Goal of the exercise ▸
Select every line in the rows below that contains the word "Wochenende", and copy each one out in full.

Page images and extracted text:

· · · · · · ·

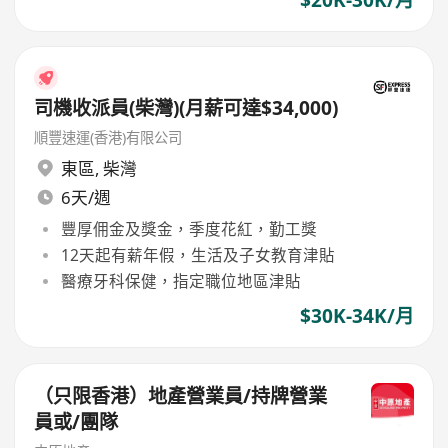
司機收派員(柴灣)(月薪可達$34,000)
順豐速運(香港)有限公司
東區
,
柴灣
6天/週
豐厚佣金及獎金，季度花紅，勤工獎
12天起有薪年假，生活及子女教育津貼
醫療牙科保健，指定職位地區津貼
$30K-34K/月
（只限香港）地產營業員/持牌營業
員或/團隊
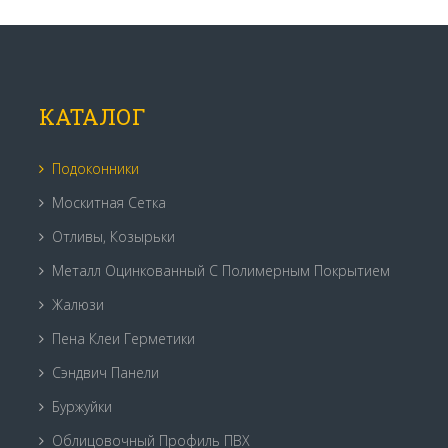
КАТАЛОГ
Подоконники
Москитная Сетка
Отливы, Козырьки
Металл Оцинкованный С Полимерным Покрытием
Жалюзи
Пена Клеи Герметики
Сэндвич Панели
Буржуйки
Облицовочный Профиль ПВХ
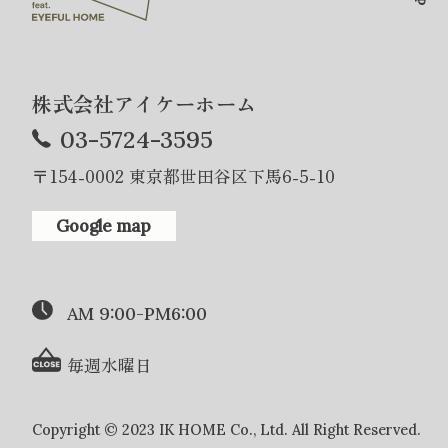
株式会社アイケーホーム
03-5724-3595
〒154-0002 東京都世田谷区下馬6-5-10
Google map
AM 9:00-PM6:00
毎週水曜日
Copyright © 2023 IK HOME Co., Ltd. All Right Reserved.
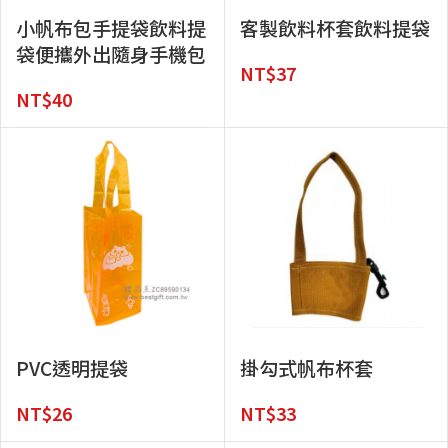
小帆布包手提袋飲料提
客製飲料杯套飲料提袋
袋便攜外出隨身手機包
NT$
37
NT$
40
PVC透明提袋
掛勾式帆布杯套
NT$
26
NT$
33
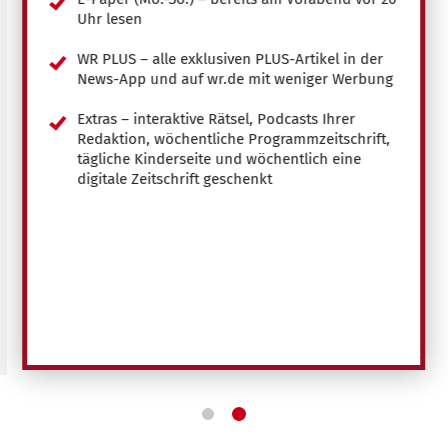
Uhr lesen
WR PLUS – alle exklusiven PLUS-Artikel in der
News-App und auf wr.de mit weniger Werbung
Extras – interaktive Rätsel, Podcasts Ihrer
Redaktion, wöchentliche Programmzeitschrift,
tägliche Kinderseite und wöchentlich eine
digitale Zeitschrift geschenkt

· · · · · · ·

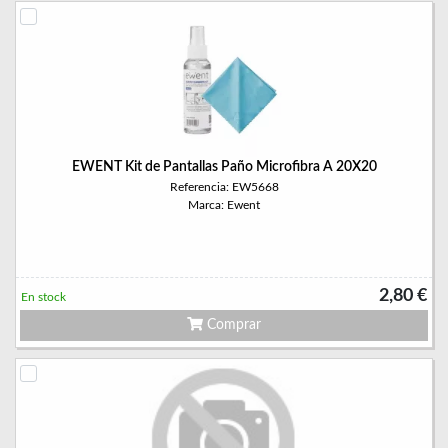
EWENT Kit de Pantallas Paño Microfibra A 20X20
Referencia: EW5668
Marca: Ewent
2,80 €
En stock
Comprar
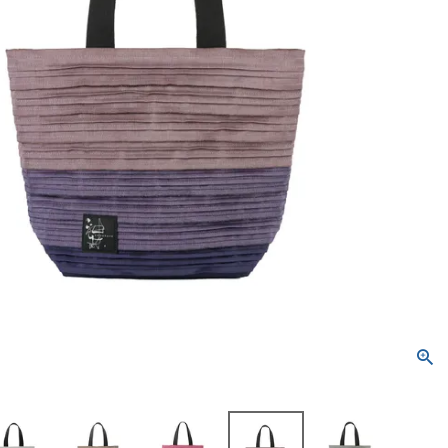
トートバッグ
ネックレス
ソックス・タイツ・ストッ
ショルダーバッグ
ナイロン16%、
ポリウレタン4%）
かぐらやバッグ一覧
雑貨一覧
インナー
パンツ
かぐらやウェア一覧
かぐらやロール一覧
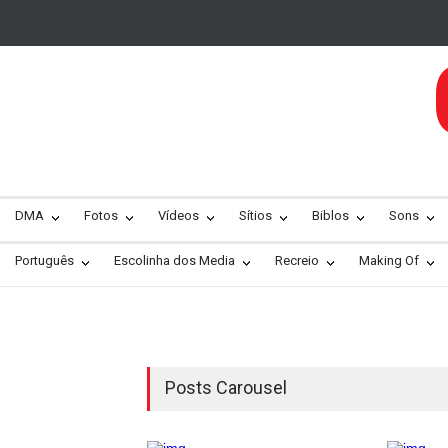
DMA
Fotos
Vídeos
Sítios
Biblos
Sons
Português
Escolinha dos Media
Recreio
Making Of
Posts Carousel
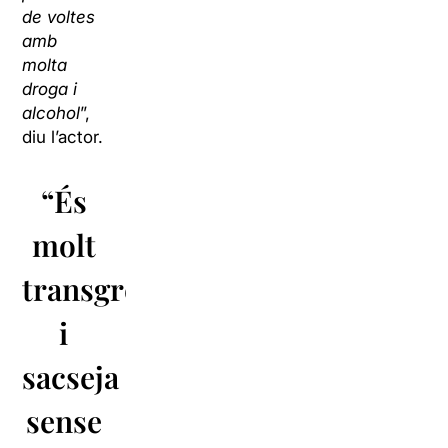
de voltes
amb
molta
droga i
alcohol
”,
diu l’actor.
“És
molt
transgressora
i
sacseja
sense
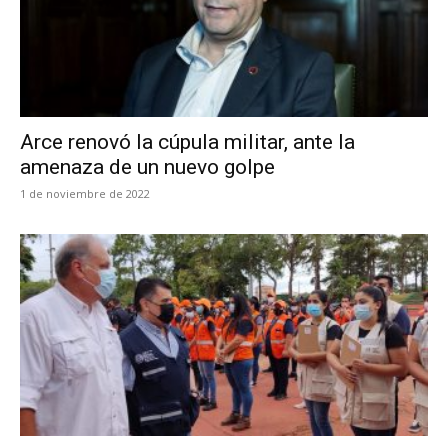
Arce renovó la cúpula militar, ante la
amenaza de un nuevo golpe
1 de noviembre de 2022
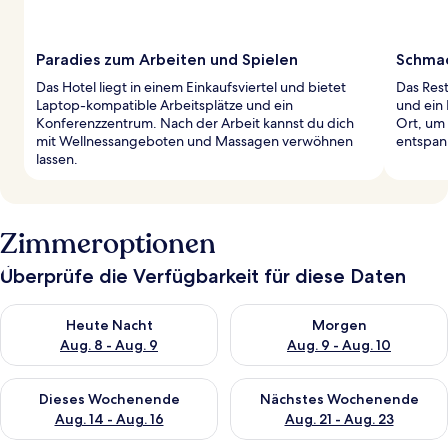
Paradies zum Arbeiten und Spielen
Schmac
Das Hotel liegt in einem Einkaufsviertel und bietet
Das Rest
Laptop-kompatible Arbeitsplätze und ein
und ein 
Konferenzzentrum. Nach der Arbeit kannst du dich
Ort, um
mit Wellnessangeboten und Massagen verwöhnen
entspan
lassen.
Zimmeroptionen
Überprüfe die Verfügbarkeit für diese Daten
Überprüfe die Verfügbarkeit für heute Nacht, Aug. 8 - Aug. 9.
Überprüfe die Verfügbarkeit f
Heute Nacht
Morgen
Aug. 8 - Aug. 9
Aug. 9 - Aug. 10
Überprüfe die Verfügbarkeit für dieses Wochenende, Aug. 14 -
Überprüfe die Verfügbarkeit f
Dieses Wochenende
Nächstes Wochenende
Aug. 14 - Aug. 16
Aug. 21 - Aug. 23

· · · · · · ·

Solved exercise ▸
Überprüfe die Verfügbarkeit für dieses Wochenende, Aug. 14 -
Dieses Wochenende
Nächstes Wochenende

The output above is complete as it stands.